# Interesting NASA links



## kyle1745 (Feb 15, 2004)

http://earthobservatory.nasa.gov/Newsro ... 24675.html

http://earthobservatory.nasa.gov/Natura ... g_id=14199


----------



## melissa68 (Feb 16, 2004)

Interesting links Kyle. 

The Nasa study on sea ice really hits home to anyone who has been watching the Planet Earth mini series on the Discovery. Last week's episode covered this topic, and showed the consequences to polar bears.


Melis


----------



## kyle1745 (Feb 15, 2004)

Yea I have caught some of those. My worry is that some of this could normal trends, and thus not much can be done.


----------



## melissa68 (Feb 16, 2004)

That is what a lot of people have been saying about what global warming is actually doing.
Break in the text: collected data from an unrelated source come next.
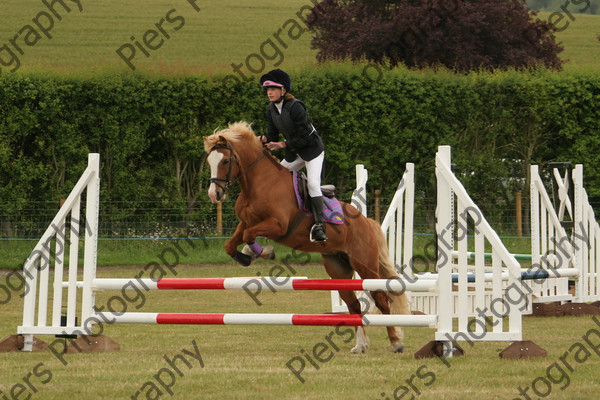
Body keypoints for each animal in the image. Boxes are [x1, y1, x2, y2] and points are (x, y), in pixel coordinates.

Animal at [204, 122, 410, 354]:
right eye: (209, 162)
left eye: (225, 161)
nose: (214, 195)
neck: (258, 184)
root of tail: (367, 222)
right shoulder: (246, 223)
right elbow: (231, 245)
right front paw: (247, 256)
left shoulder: (278, 225)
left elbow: (249, 236)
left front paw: (263, 252)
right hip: (338, 270)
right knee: (354, 305)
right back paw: (360, 345)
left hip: (366, 267)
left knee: (382, 300)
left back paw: (396, 342)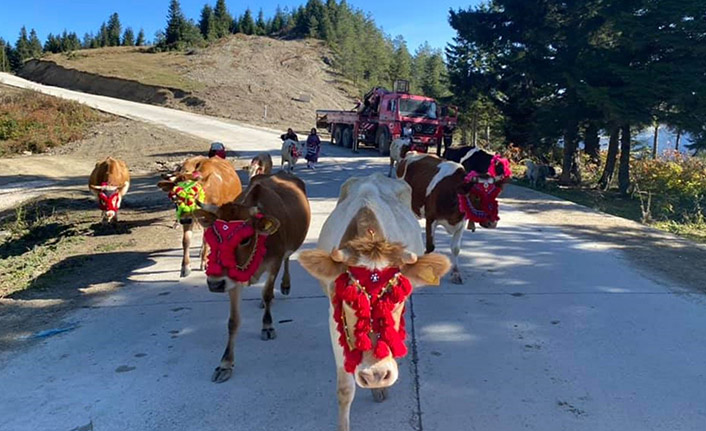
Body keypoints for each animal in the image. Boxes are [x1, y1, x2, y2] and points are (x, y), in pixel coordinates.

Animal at [192, 170, 308, 384]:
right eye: (214, 235)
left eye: (245, 239)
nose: (214, 284)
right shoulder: (231, 280)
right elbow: (233, 321)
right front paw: (225, 364)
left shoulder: (274, 263)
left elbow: (267, 293)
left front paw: (267, 326)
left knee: (288, 258)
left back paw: (285, 285)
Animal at [396, 150, 512, 286]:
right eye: (476, 196)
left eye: (495, 195)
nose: (492, 223)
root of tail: (411, 153)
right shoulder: (431, 219)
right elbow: (430, 247)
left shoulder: (461, 223)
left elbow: (456, 249)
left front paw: (456, 274)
There has been some talk to classify Polar Bears as a threatened or endangered species, because of the decrease in the amount of thicker ice. 

The article about the amount of airborne pollution in China wasn't a surprise either. My niece lived in Bejing for a few years and the sand blowing into the city is a major air pollutant. 

If anyone has ever seen pictures of people in Bejing - did you notice how most of their clothing is gray? This is because of the major amount of polution in the city. Everything has a film over it. 

Hopefully with shows such as the Discovery Planet's series and others, people will begin to see how much harm we are doing to the earth.


----------